Le cas OCP : un modèle à suivre

Dans ce paysage incertain, OCP Group fait figure de précurseur. Selon les données présentées dans l’avis du CESE, le géant phosphatier a déjà engagé des investissements massifs dans la décarbonation. Les résultats sont tangibles : «665.000 tonnes de CO2» évitées grâce au remplacement du transport ferroviaire par un pipeline, «2.036.160 tonnes de CO2» économisées via la récupération de vapeur des installations, «370.000 tonnes de CO2» réduites par la mise en service du parc éolien. L'ambition du groupe ne s'arrête pas là. La firme vise «100% d'approvisionnement en énergies renouvelables d'ici 2027», ce qui pourrait éviter «800.000 tonnes supplémentaires de CO2». À moyen terme, la filière Carbon Capture vise à «capter et valoriser 80% des émissions issues de la production d'acide phosphorique».

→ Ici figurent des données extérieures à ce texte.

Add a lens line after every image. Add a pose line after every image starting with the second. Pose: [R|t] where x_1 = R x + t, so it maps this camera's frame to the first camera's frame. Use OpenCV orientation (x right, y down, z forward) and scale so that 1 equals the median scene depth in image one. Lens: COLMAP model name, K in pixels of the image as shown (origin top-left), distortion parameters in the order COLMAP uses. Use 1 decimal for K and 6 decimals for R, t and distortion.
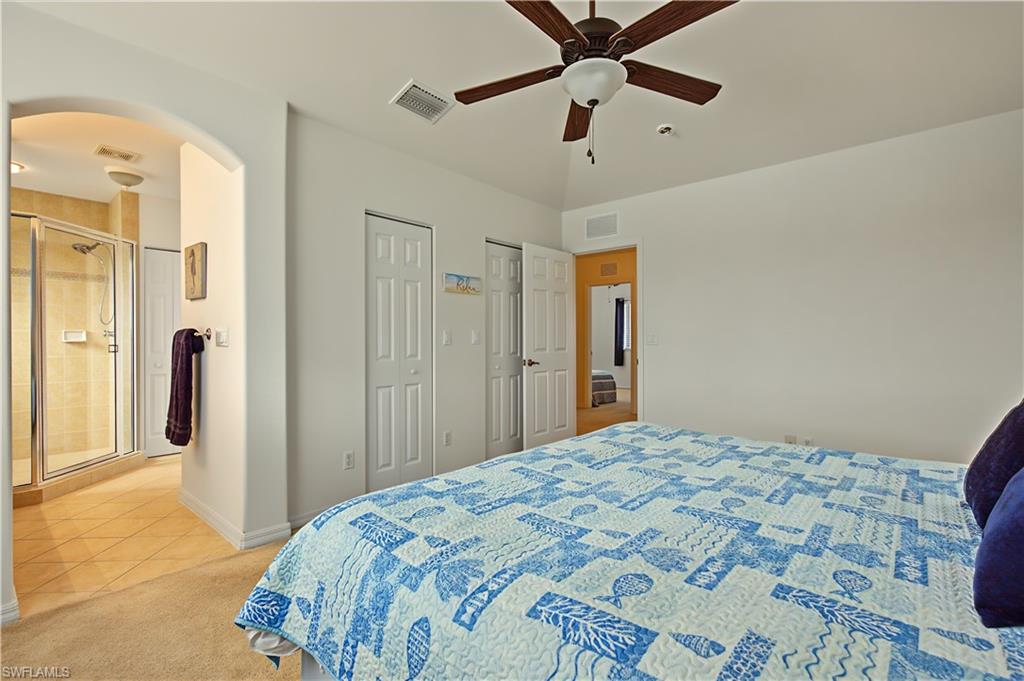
lens RADIAL K [[466.2, 0, 512.0], [0, 466.2, 340.5], [0, 0, 1]] dist [0.002536, 0.000540]
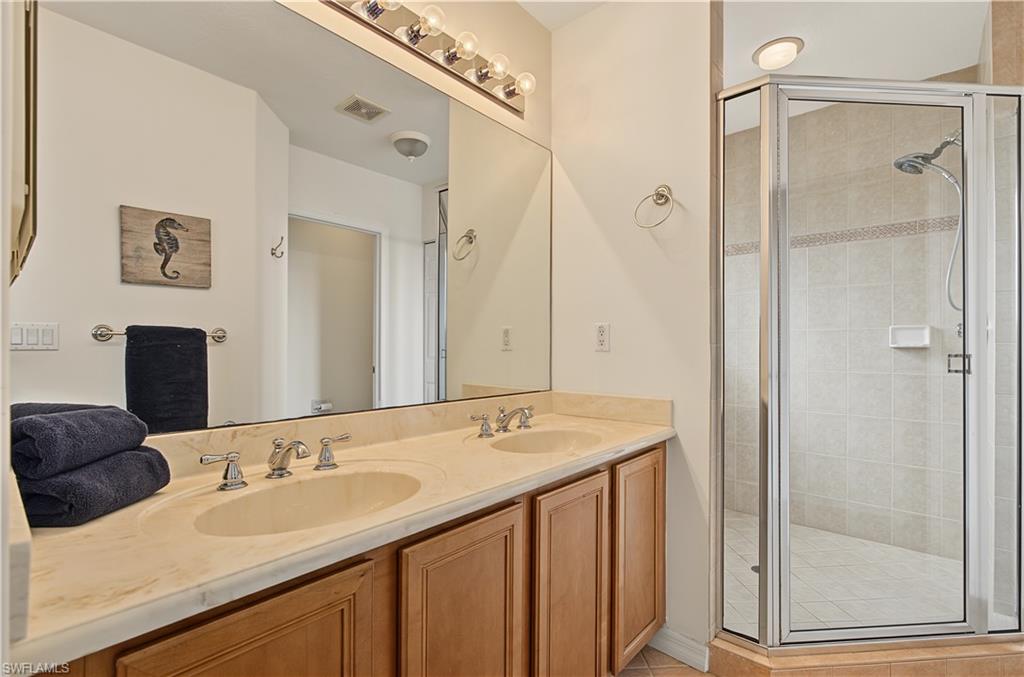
lens RADIAL K [[466.2, 0, 512.0], [0, 466.2, 338.5], [0, 0, 1]] dist [0.002536, 0.000540]
pose [[0.017200, -0.008964, -0.999812, -0.397922], [-0.007553, 0.999930, -0.009095, 0.001842], [0.999824, 0.007708, 0.017131, 0.528783]]
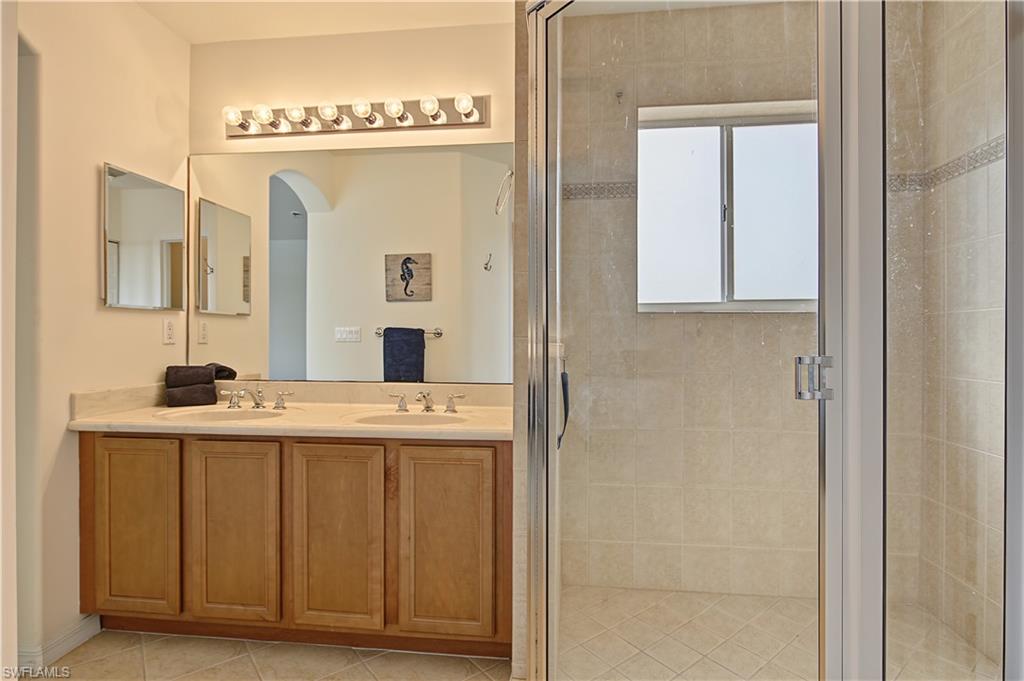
lens RADIAL K [[496.4, 0, 512.0], [0, 496.4, 340.5], [0, 0, 1]] dist [-0.001523, -0.000230]
pose [[-0.811463, 0.002455, -0.584398, -0.567547], [-0.003585, 0.999951, 0.009178, 0.001218], [0.584392, 0.009543, -0.811415, 0.960165]]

La diplomatie à l'offensive

Face à ces défis, Abdelkader Amara, président du CESE, plaide pour une approche diplomatique coordonnée. Il recommande de «renforcer la coopération Maroc-Afrique pour développer une capacité de négociation régionale commune concernant le mécanisme d'ajustement carbone aux frontières». Cette coopération viserait à «défendre les intérêts des États africains à faibles émissions, et négocier un traitement préférentiel (suspension temporaire ou application de taux spéciaux, ou autres mesures appropriées) pour leurs produits, conformément à l'article 2 de l'Accord de Paris sur le climat et aux principes de justice environnementale». Le CESE va plus loin en recommandant de «négocier la réallocation d'une partie des recettes des certificats MACF pour soutenir les pays en développement dans leurs démarches d'adaptation aux exigences techniques du MACF».

Course contre la montre

Sauf que le temps presse. Janvier 2026 approche et, comme le rappelle M. Alaoui, «il y a un certain nombre de retards dans l'opérationnalisation» de la stratégie nationale bas carbone. L'accès à l'électricité verte pour les PME reste problématique, le système national de mesure et vérification n'est pas encore opérationnel. «Franchement, au niveau des auditions qu'on a eues, tout le monde en parle. Donc là, il faut vraiment y aller rapidement», indique le rapporteur en insistant sur l'électricité verte. «Il faut passer de la bonne volonté à la réalisation effective». Le pari marocain est clair : transformer une contrainte européenne en accélérateur de sa propre transition énergétique. Mais face à l'extension programmée du MACF, c'est tout l'écosystème industriel national qui doit se réinventer, et vite.